***** RECORDED DATA

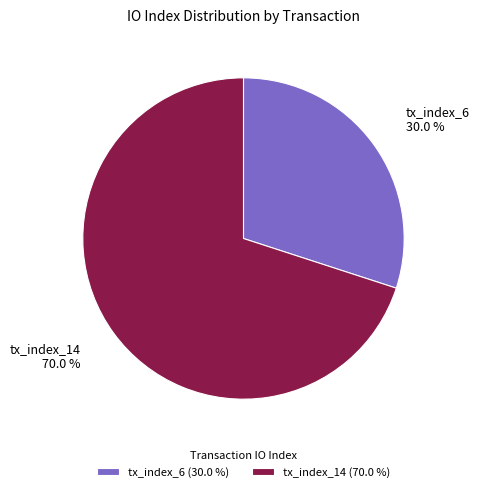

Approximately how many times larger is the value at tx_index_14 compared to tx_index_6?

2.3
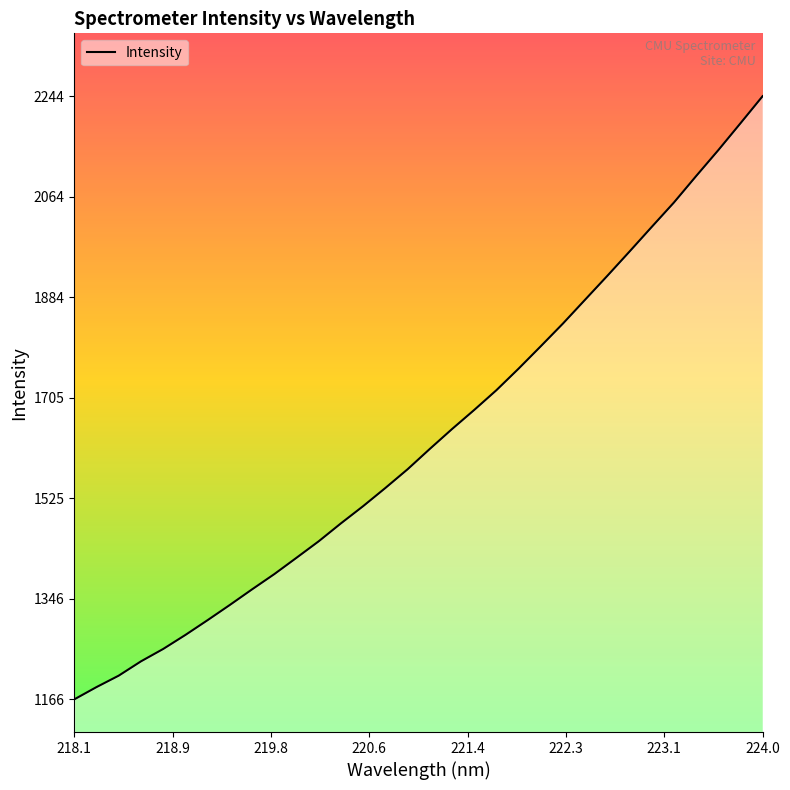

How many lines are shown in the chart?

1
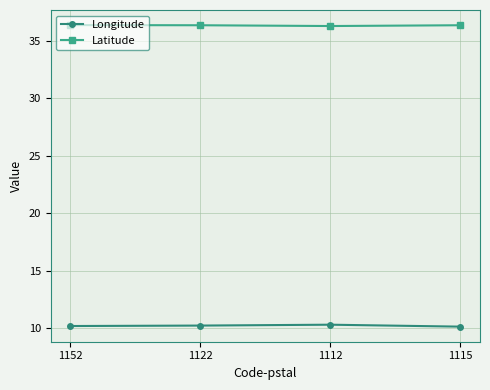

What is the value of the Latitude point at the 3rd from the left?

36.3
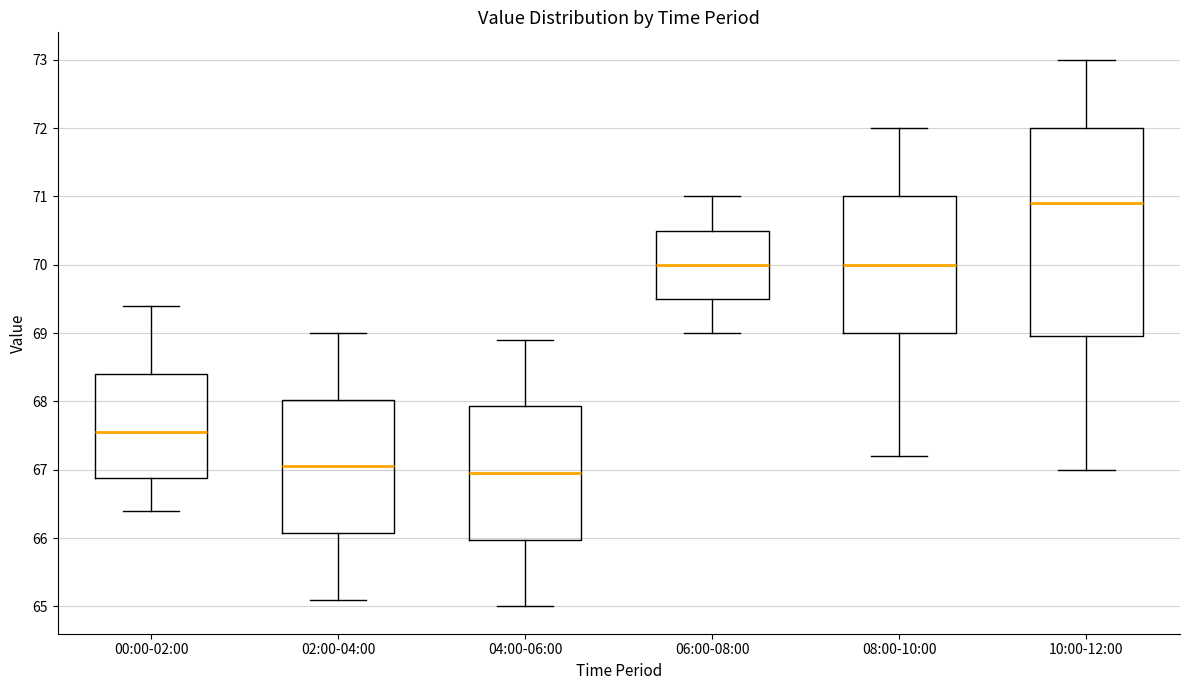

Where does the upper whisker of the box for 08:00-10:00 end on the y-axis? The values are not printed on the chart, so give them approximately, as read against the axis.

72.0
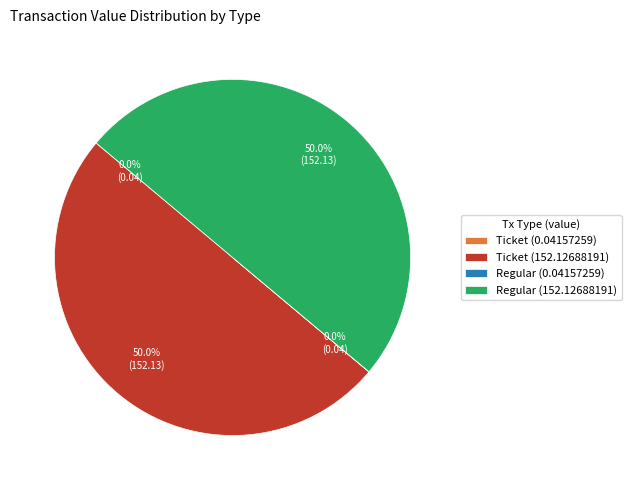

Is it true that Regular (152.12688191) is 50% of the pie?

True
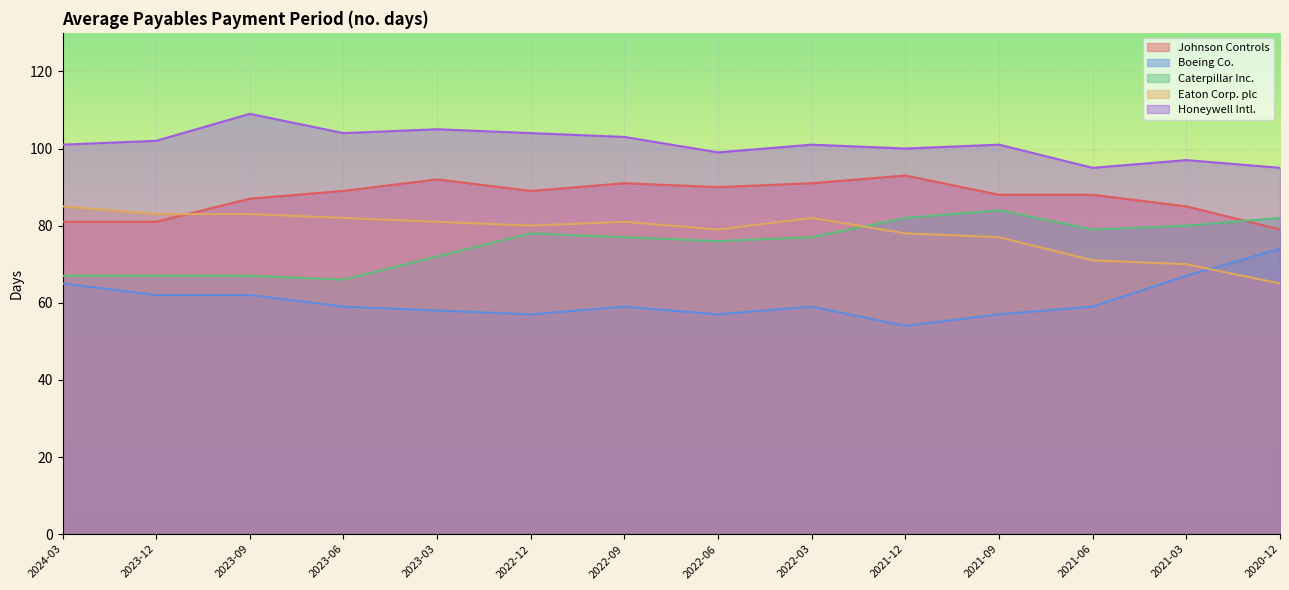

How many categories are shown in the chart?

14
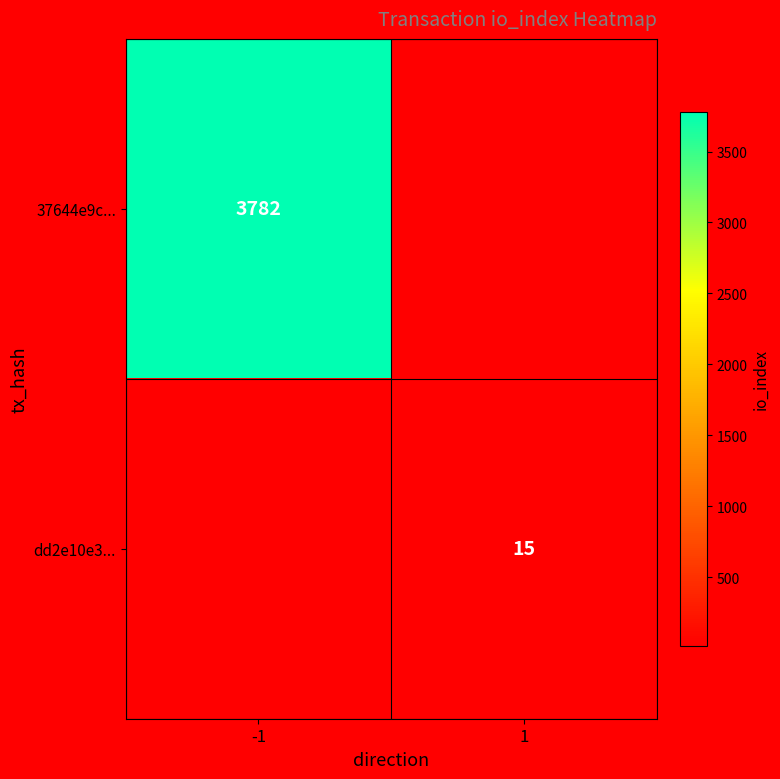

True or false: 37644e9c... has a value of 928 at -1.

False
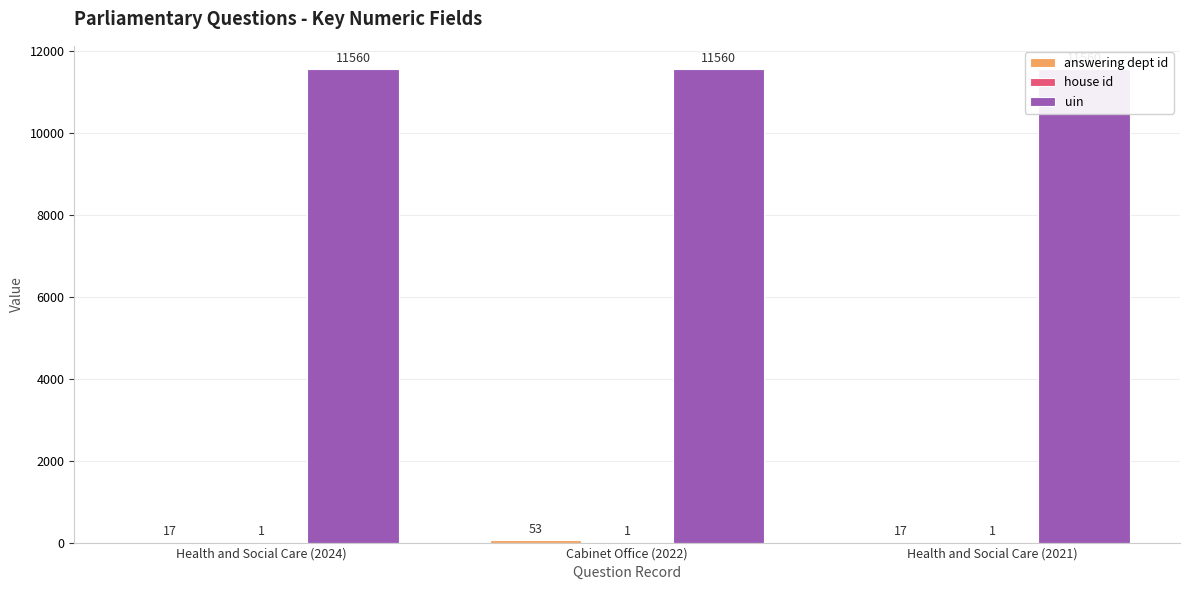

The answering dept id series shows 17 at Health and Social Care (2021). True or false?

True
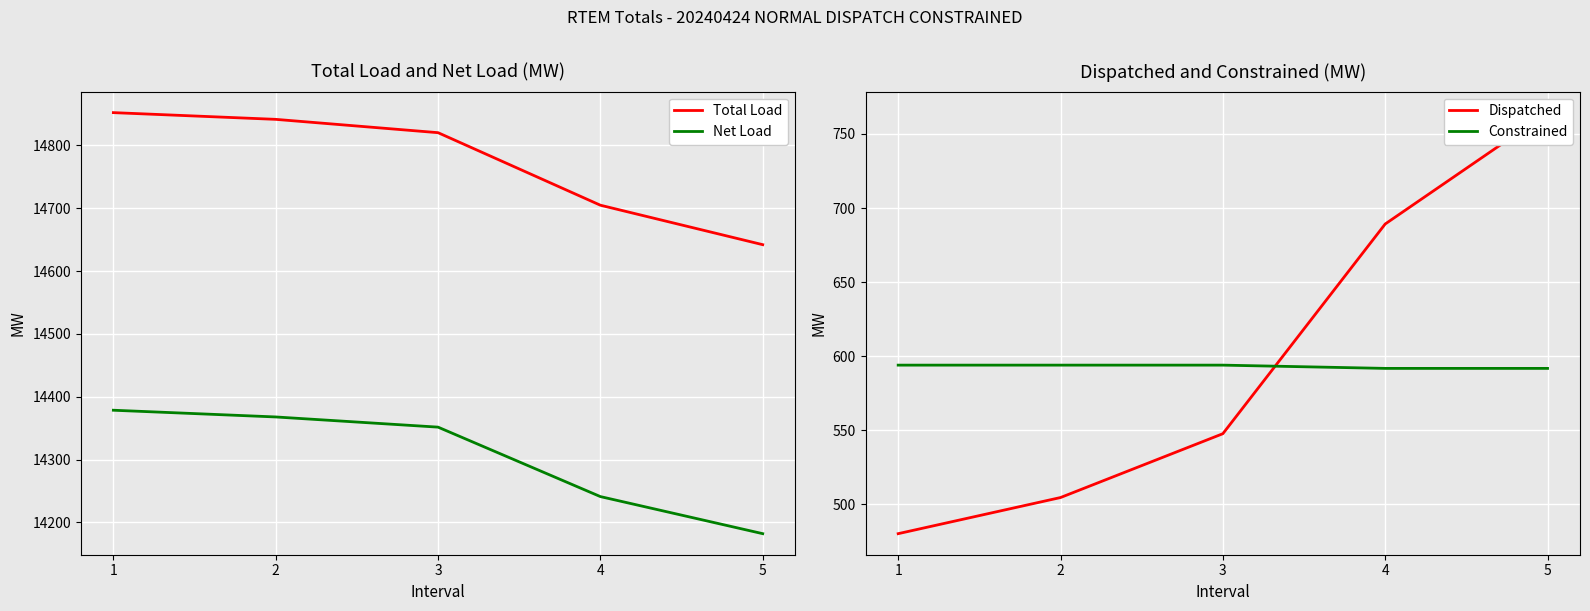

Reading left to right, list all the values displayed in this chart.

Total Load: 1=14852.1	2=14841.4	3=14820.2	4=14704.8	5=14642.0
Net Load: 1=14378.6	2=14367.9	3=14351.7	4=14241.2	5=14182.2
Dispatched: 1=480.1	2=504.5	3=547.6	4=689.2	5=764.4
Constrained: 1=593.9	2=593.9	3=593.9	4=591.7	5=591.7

**********

_ABOUT THIS TASK_:
Tally the lines in the rows above that contain the word "many". Reply with the number alone.

_RESULT BELOW_:
3